Gunstock Ranch, a 900-acre ranch located just a 10-minute drive from the BYU–Hawaii campus, is planning big for its future. With help from conservation groups, the Gunstock’s COO said the ranch hopes to educate people about native plant life, while also educating about the paniolo lifestyle unique to the Hawaiian Islands.
According to an article by Forbes which featured it, Gunstock Ranch is Oahu’s first legacy forest. Across several review sites for the island of Oahu, Gunstock is listed as number one. The ranch also received a Certificate of Excellence from Tripadvisor.
Lilia Tollefsen, a BYUH alumna, now serves as Gunstock’s Chief Operating Officer (COO). Before coming to Gunstock, Tollefsen worked as a teacher at Kahuku Elementary. Wanting a place where she could be around her six children, Tollefsen decided to work at Gunstock for the owners, Kyndra and Greg Smith.
“I came here and started working with the Smiths. They allowed me to bring my kids and I was the extra hand they needed. They eventually put me in charge after I did the field trips, where we brought 3,000 kids to the ranch each summer. Eventually, they put me in charge of all the sales and marketing.”

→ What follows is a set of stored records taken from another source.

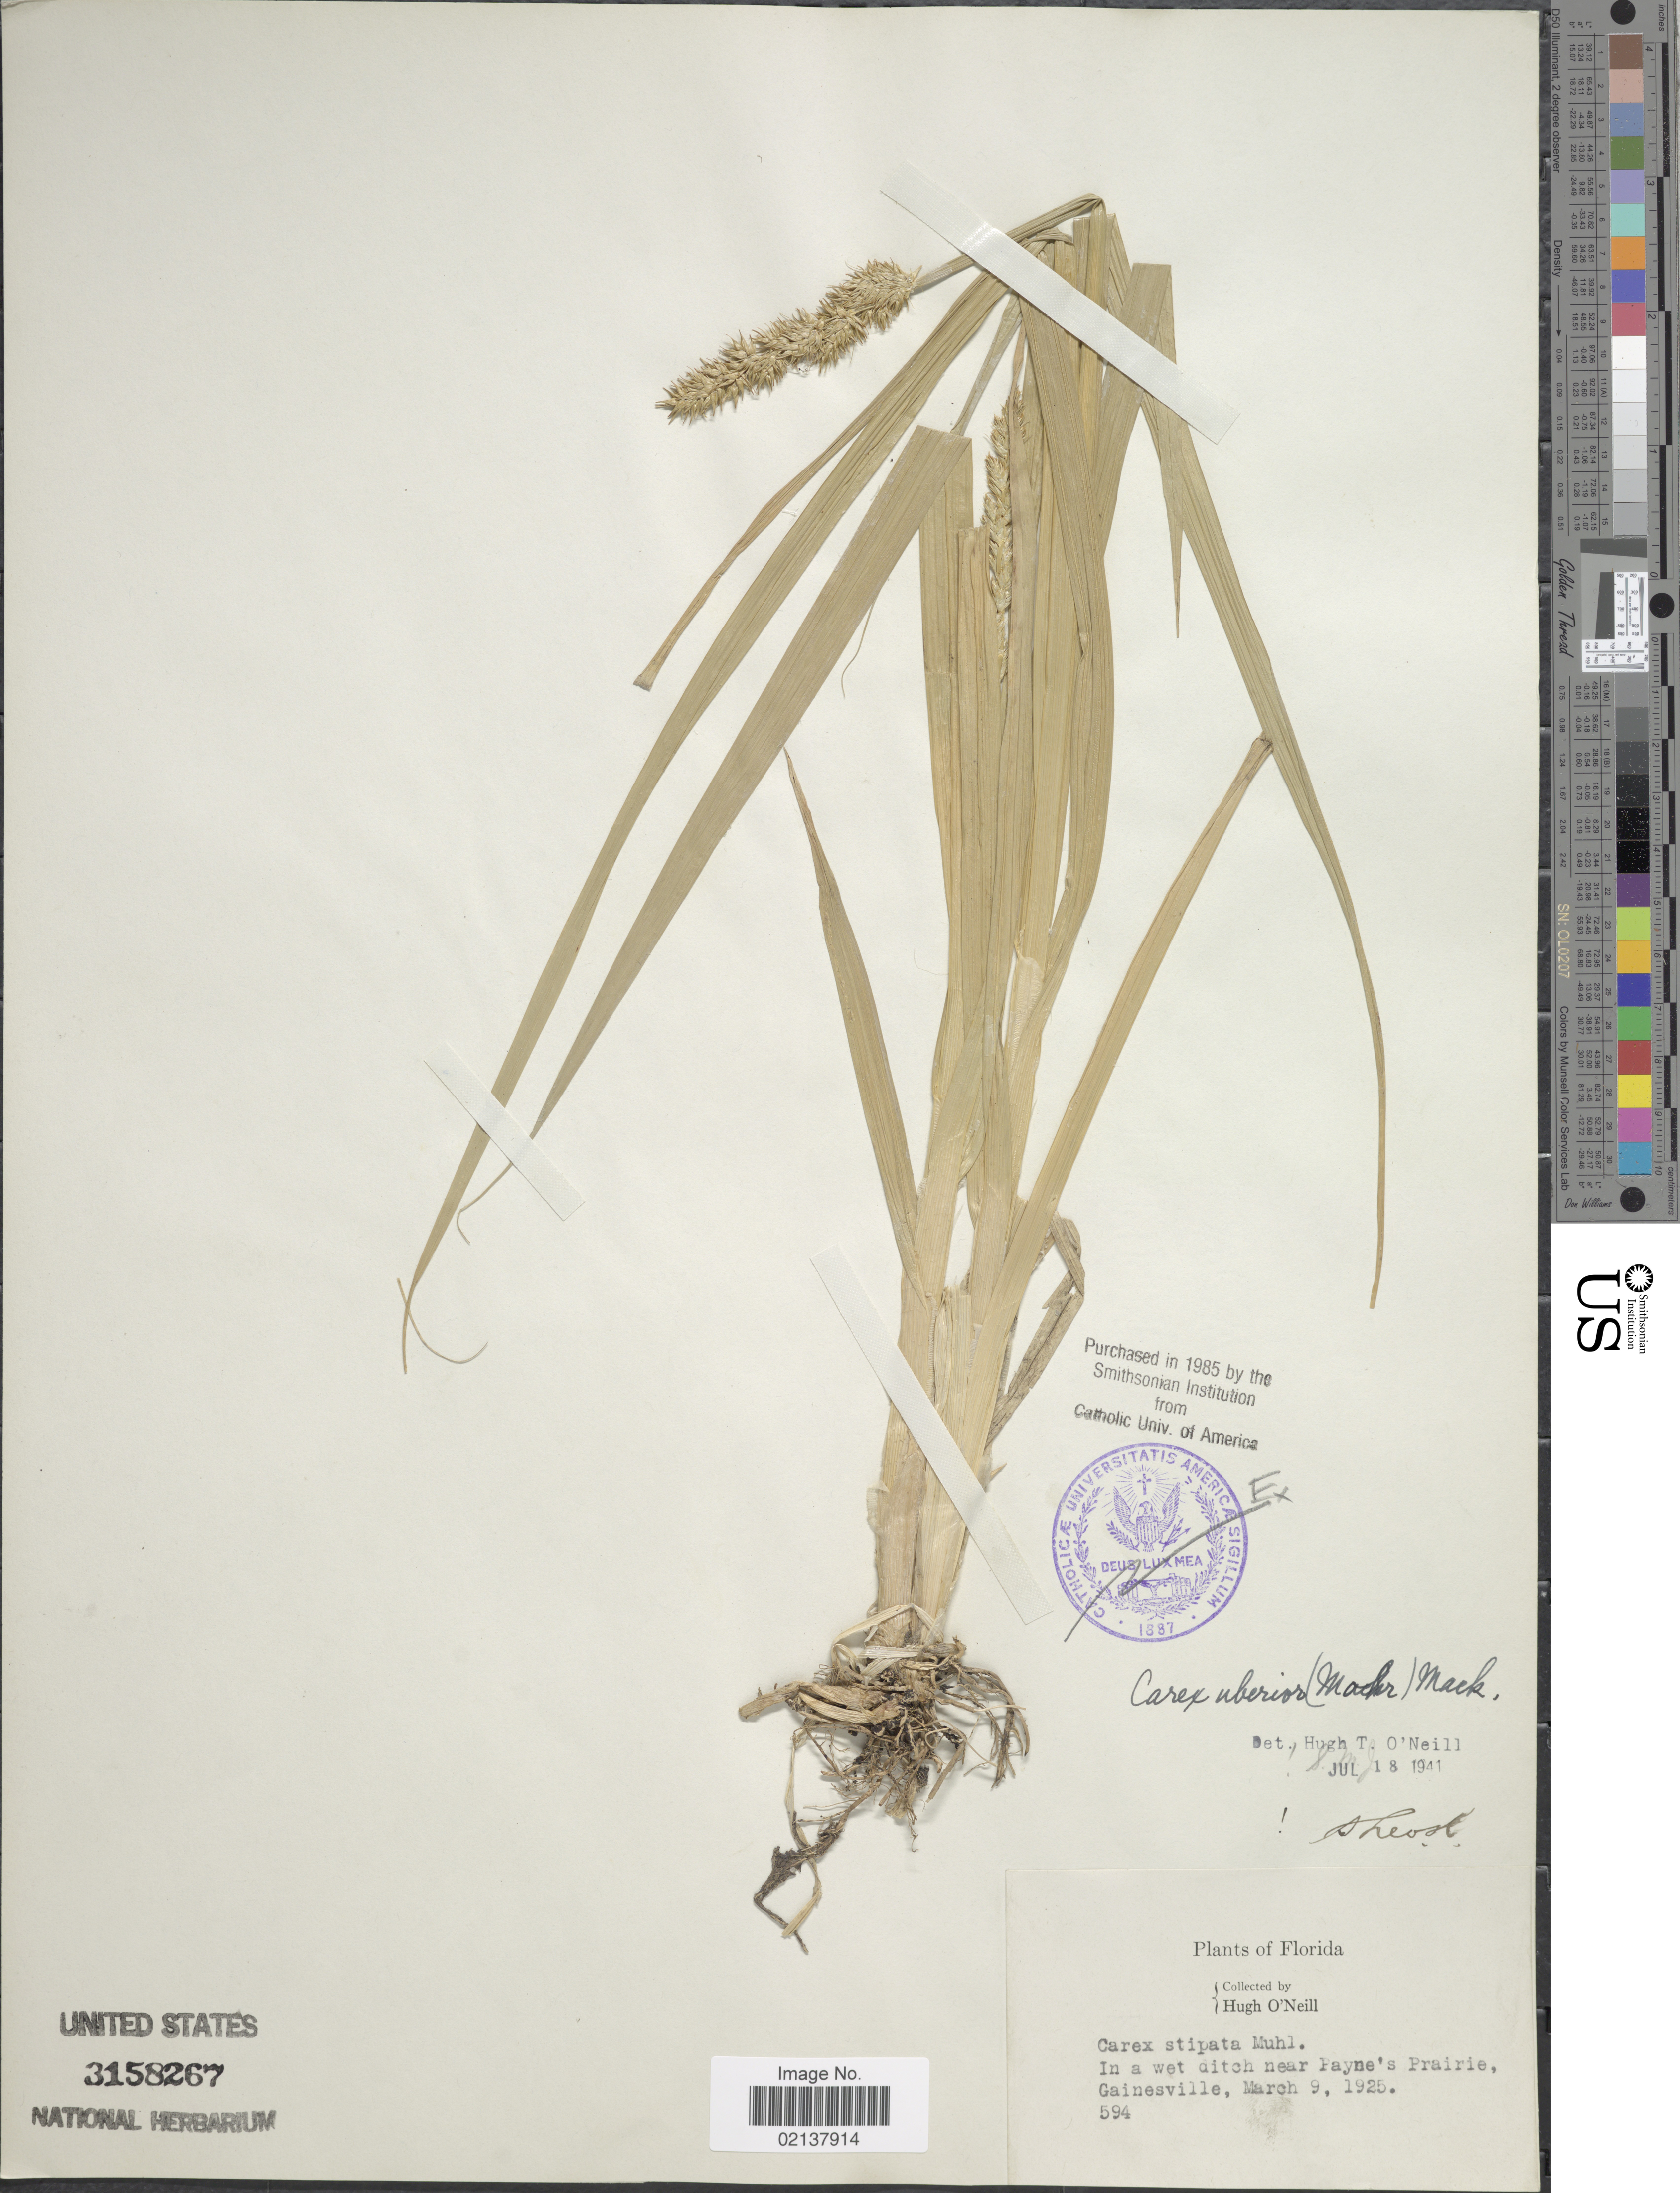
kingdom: Plantae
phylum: Tracheophyta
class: Liliopsida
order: Poales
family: Cyperaceae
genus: Carex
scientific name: Carex stipata var. maxima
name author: Chapm. ex Boott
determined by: Strong, Mark T., (BOT), Smithsonian Institution - National Museum of Natural History (UNITED STATES)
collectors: H. O'Neill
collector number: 594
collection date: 1925-03-09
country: United States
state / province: Florida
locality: Florida, In a wet ditch near Payne's Prairie, Gainesville.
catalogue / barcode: US 3158267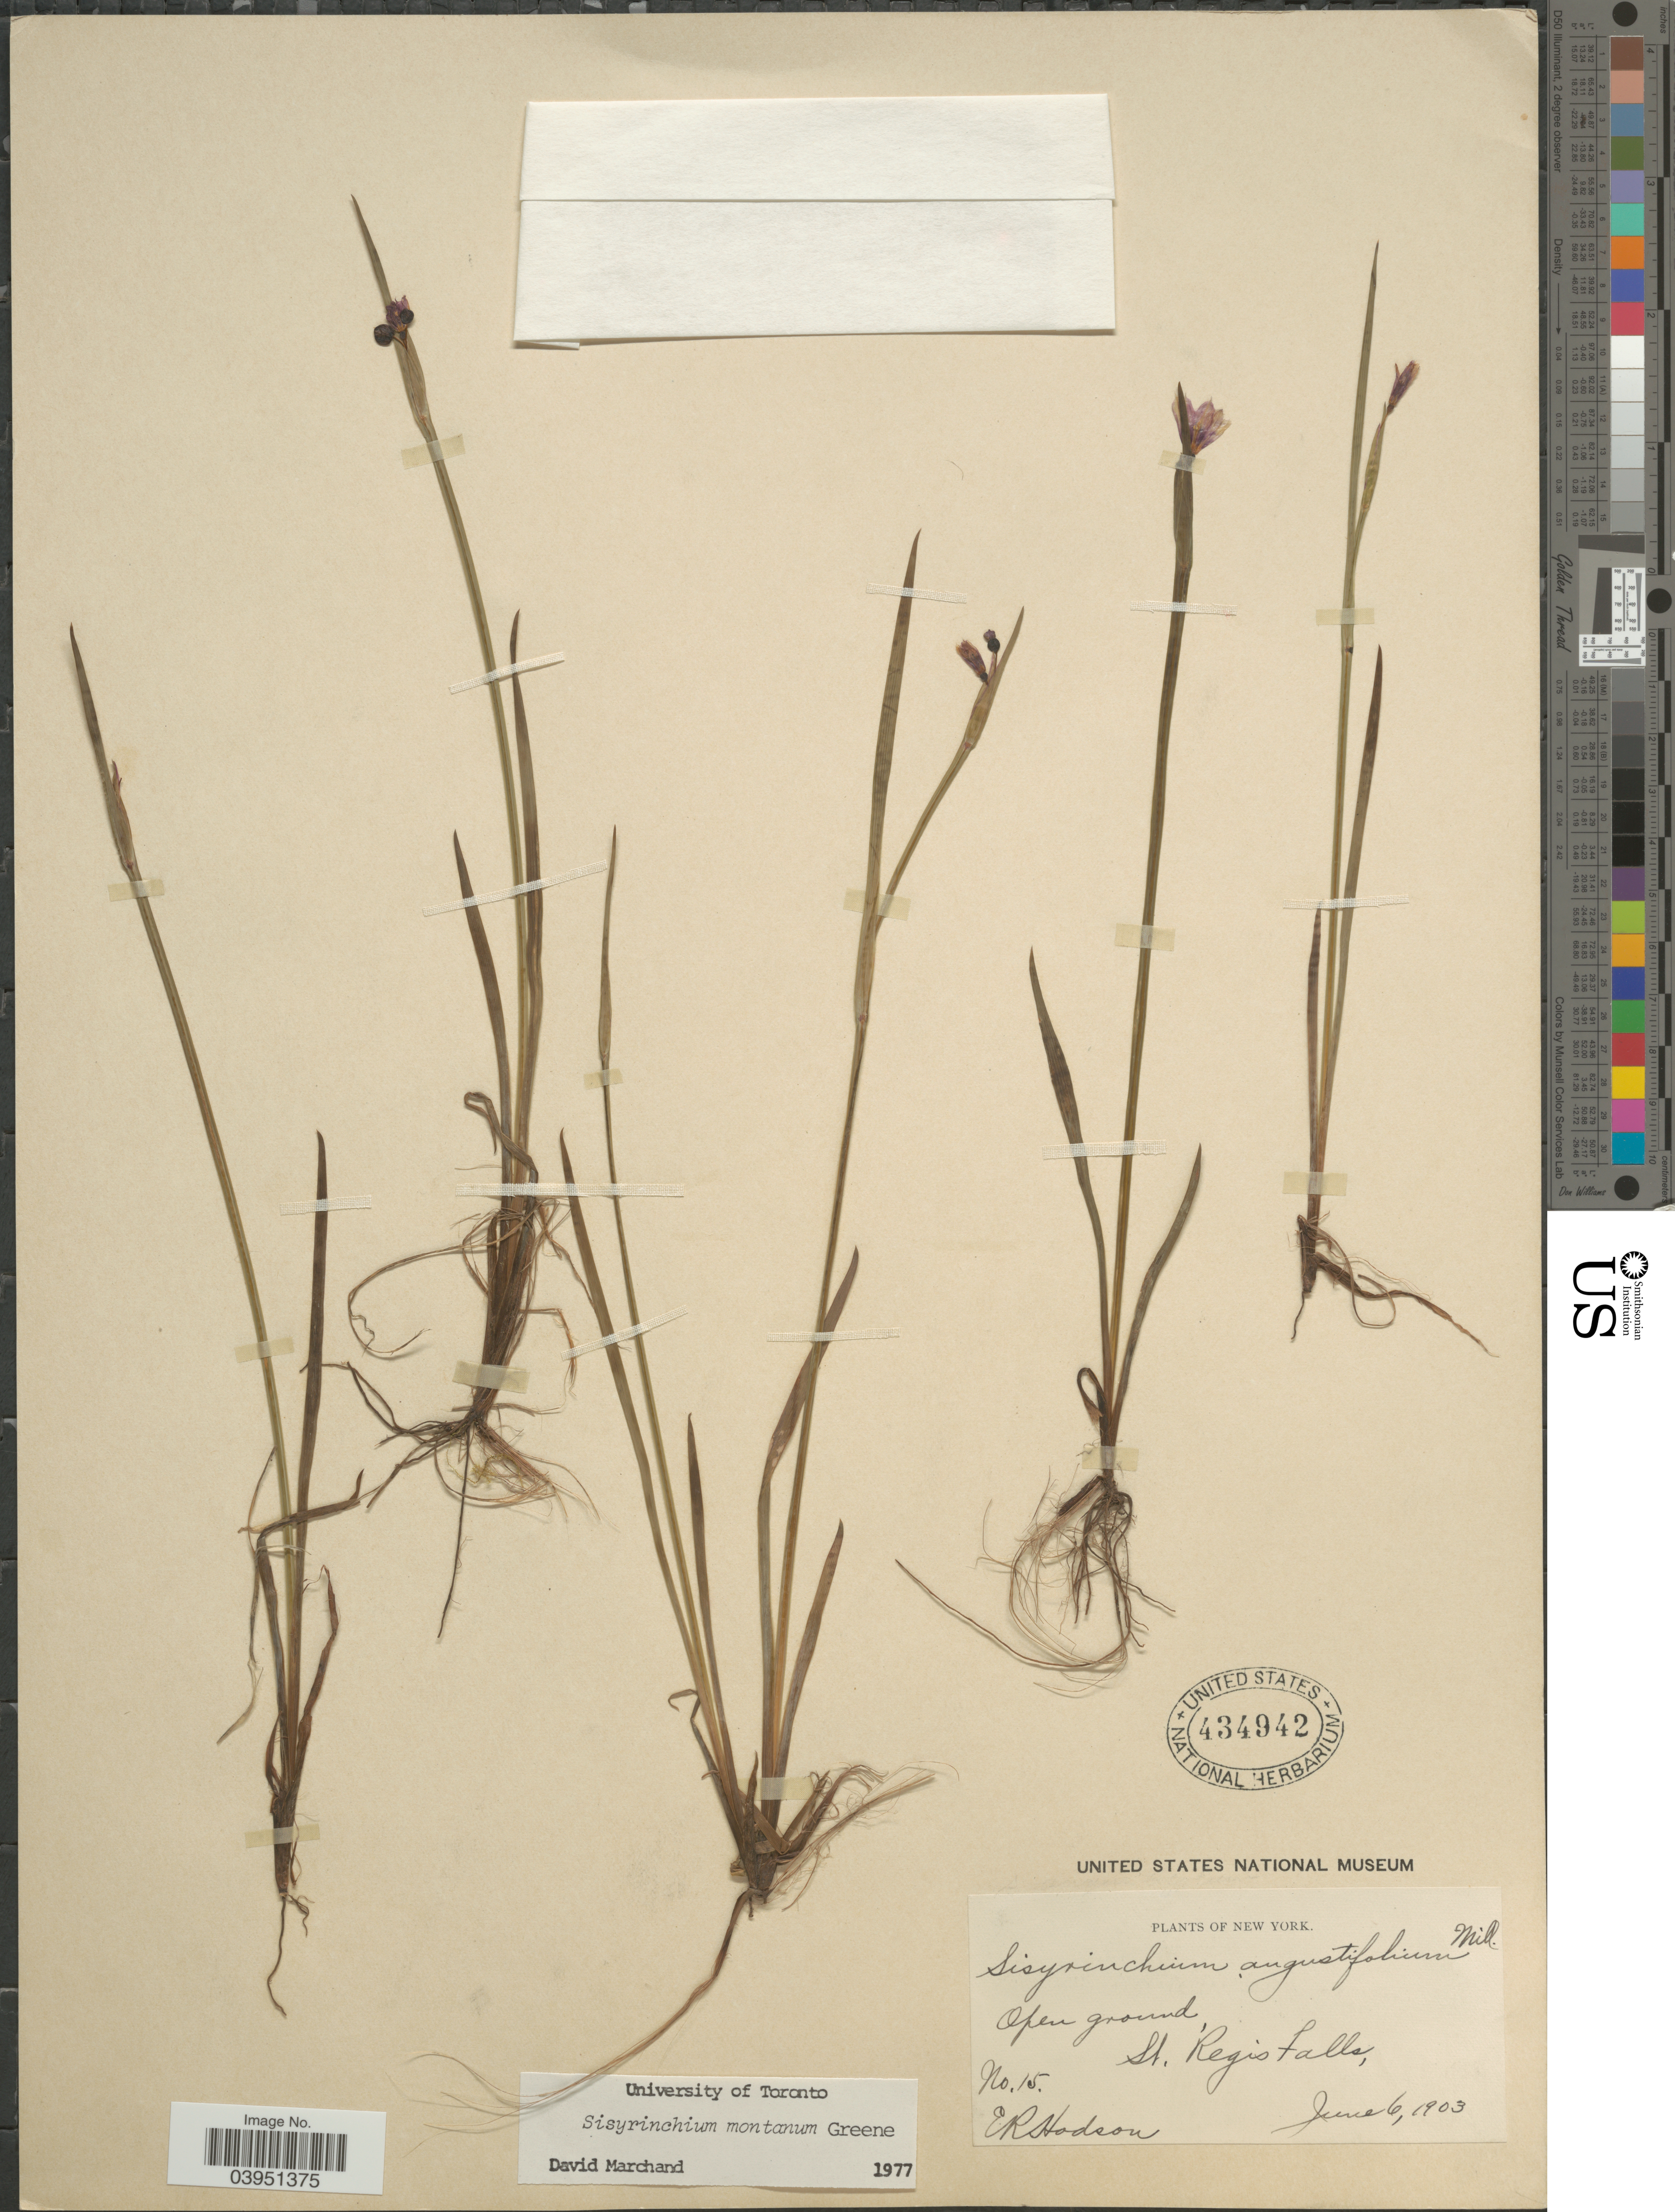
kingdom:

Tollefsen described Gunstock as a horse and cattle ranch. She said, “We have been in operation for almost 50 years, and we’ve been doing the trail riding business since 2010. We do off-road tours, and planting tours, and have a petting zoo and Easter egg hunt.
“We specialize in small sized rides, that’s really our specialty, it’s how we stand out from everybody else. We take children as young as two on horseback rides, and we have the free petting zoo. Our goal is really to educate people about the paniolo (Hawaiian cowboy) lifestyle.
“We feel like being able to bring the children out. It allows us to teach them this way of life. All of Greg and Kyndra’s five children rodeo and they all start out when they’re young. The Smiths’ goal has been to let other children be a part of this lifestyle.” Tollefsen expressed the importance of making children an integral part of the ranch experience. She explained how today, it is hard to find a place in Hawaii where children are able to learn about and appreciate animals. “They get to be here with the animals, get to be out in nature, and get dirty. They’re able to just be kids and play.”
Patch of heaven
In the past few years, one of Gunstock’s main ventures has been reforestation of native Hawaiian plant life.
Jaeden Schaefer, a senior marketing major from Canada, has been working through his class to help Gunstock through advertising. He expressed enthusiasm at the prospect of reforestation. “Of the 900 acres, 500 acres have been dedicated to reforestation. The ranch is starting with milo trees, and about 3,000 trees have been planted at this point. Partnered with the Hawaiian Legacy Reforestation, they are provided the technology and the seedlings needed to plant these trees which have been long-endangered.”
Tollefsen added, “Of the trees we’re trying to restore, only two of each were originally found. One was a Milo, and the other was a Noni. In the first phase, only four native trees were found in the first 80 acres which were being reforested at the time. Everything else was invasive, so reforestation is a very daunting task.
“Last year, we started offering planting tours native, where guests were able to plant a tree and dedicate it to somebody special.
“We’re finding we also need to restore the soil. It’s going to be a very difficult task to accomplish. We feel it’s a way for people to give back to Hawaii instead of taking from the land.
“A week long vacation for a family of four is offset by planting one tree, and it gives them the opportunity to give back.”
Edward Kam Wai Wong, a senior from Hong Kong majoring in marketing, reported he was excited at the prospect of Gunstock’s growth in the future. He remarked about the benefits it would have for families and generations to come. “It also provides an opportunity for students to work and to serve in the community. My marketing class chose Gunstock Ranch to help with advertising and marketing. There’s a big benefit where social media is concerned. We hope to help them get more followers so they can have more publicity and attract more tourists.
“Jaeden, my classmate used his marketing strategies to get Gunstock over 1300 followers on social media in the past 30 days. I was very glad we chose the ranch for our project.”
Tollefsen said she was privileged to be a part of Gunstock and thanked Greg and Kyndra Smith for inspiring her with their goal to give back to the land.